Startups MENA : le Maroc chute en avril et perd son élan régional
Après le net ralentissement observé en mars, le financement des startups dans la région MENA a connu un rebond en avril 2026, traduisant une reprise réelle mais encore prudente de l’activité d’investissement. Selon les données de la plateforme Wamda, les levées de fonds ont atteint 150 millions de dollars à travers 27 opérations, soit une hausse spectaculaire de 211 % en un mois.
Cependant, cette reprise cache une dynamique encore fragile. Plus de la moitié des montants investis proviennent en réalité de la dette, avec environ 80 millions de dollars concentrés sur seulement deux opérations. Cette structure révèle une stratégie des investisseurs orientée vers des mécanismes plus sécurisés, dans un contexte encore incertain.
Un recul du Maroc dans le classement régional
Dans ce paysage en recomposition, le Maroc n’a pas réussi à capitaliser sur sa performance du mois précédent. Après avoir atteint la 3e place régionale en mars, le Royaume recule fortement en avril pour se positionner à la 7e place, avec une seule opération totalisant 1,7 million de dollars.
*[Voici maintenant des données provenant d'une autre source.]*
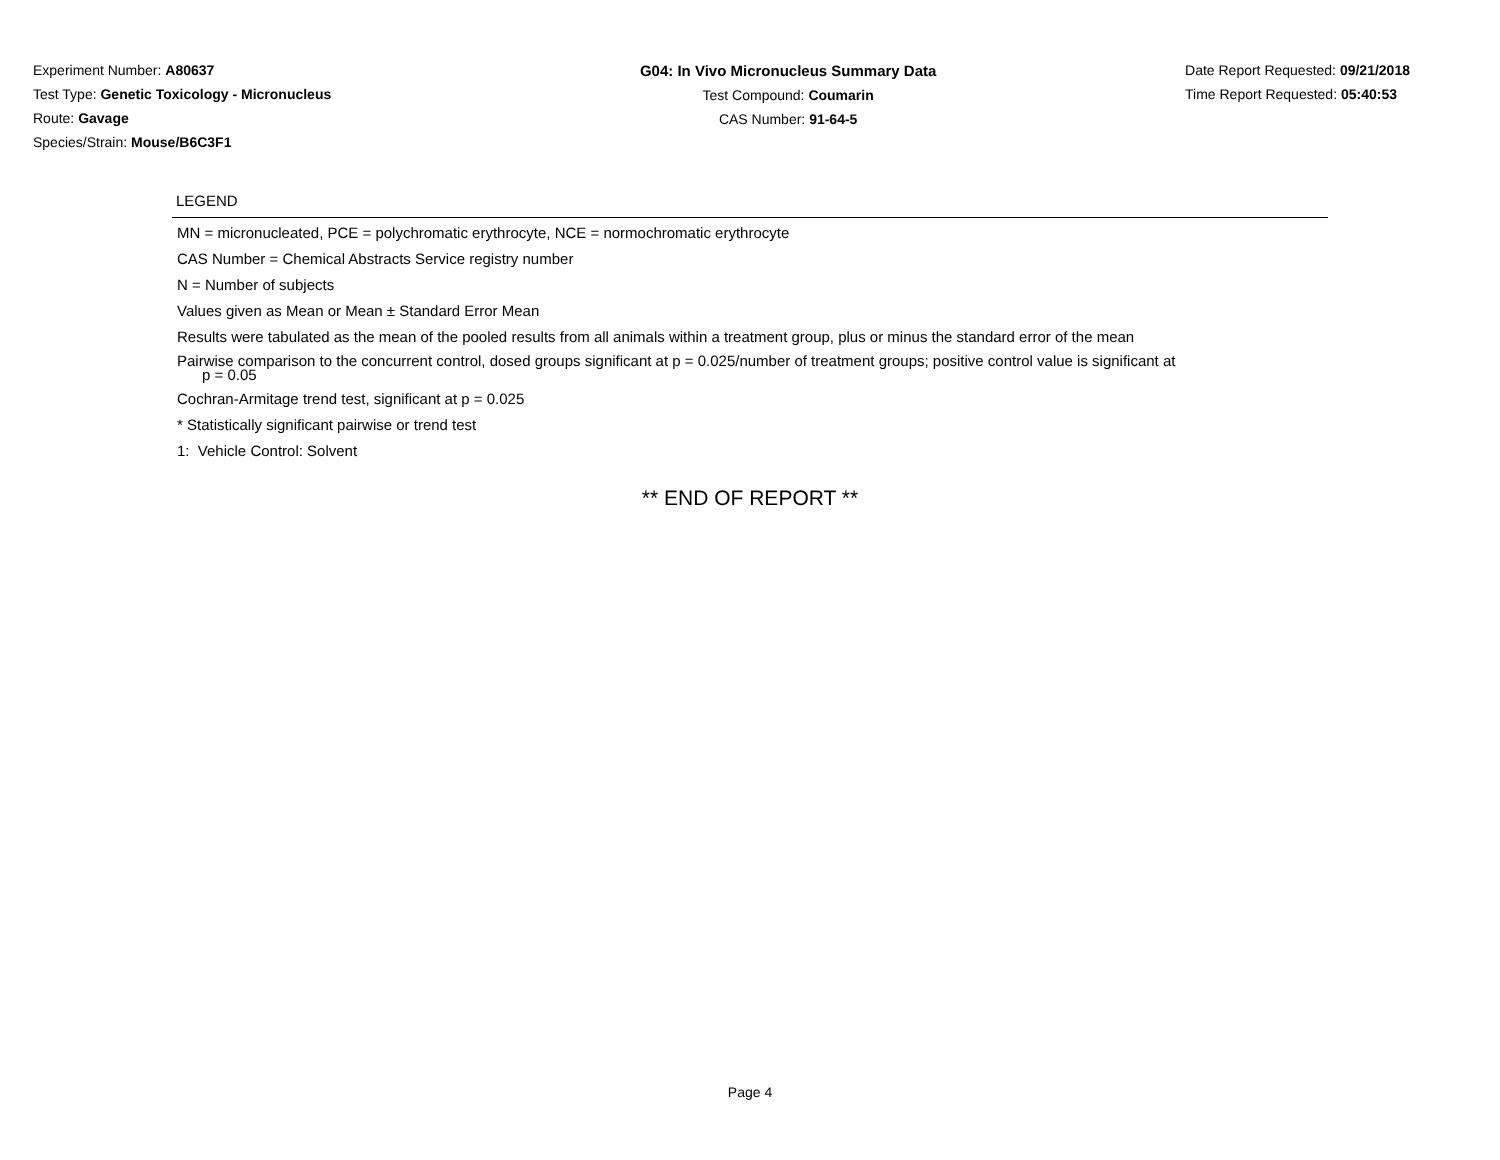Experiment Number: A80637
Test Type: Genetic Toxicology - Micronucleus
Route: Gavage
Species/Strain: Mouse/B6C3F1
G04: In Vivo Micronucleus Summary Data
Test Compound: Coumarin
CAS Number: 91-64-5
Date Report Requested: 09/21/2018
Time Report Requested: 05:40:53
LEGEND
MN = micronucleated, PCE = polychromatic erythrocyte, NCE = normochromatic erythrocyte
CAS Number = Chemical Abstracts Service registry number
N = Number of subjects
Values given as Mean or Mean ± Standard Error Mean
Results were tabulated as the mean of the pooled results from all animals within a treatment group, plus or minus the standard error of the mean
Pairwise comparison to the concurrent control, dosed groups significant at p = 0.025/number of treatment groups; positive control value is significant at
p = 0.05
Cochran-Armitage trend test, significant at p = 0.025
* Statistically significant pairwise or trend test
1: Vehicle Control: Solvent
** END OF REPORT **
Page 4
Ce recul contraste avec la position habituelle du Maroc, souvent situé autour de la 4e place dans la région. Il est désormais devancé par Oman (4e, 11 millions de dollars), la Jordanie (5e, 4 millions de dollars) et Bahreïn (6e, 3 millions de dollars).
En tête du classement, les Émirats arabes unis confirment leur domination avec 78 millions de dollars levés sur huit opérations, soit plus de la moitié du total régional. Ils sont suivis par l’Arabie saoudite (26,2 millions de dollars) et l’Égypte, qui maintient également une position solide avec plusieurs transactions significatives.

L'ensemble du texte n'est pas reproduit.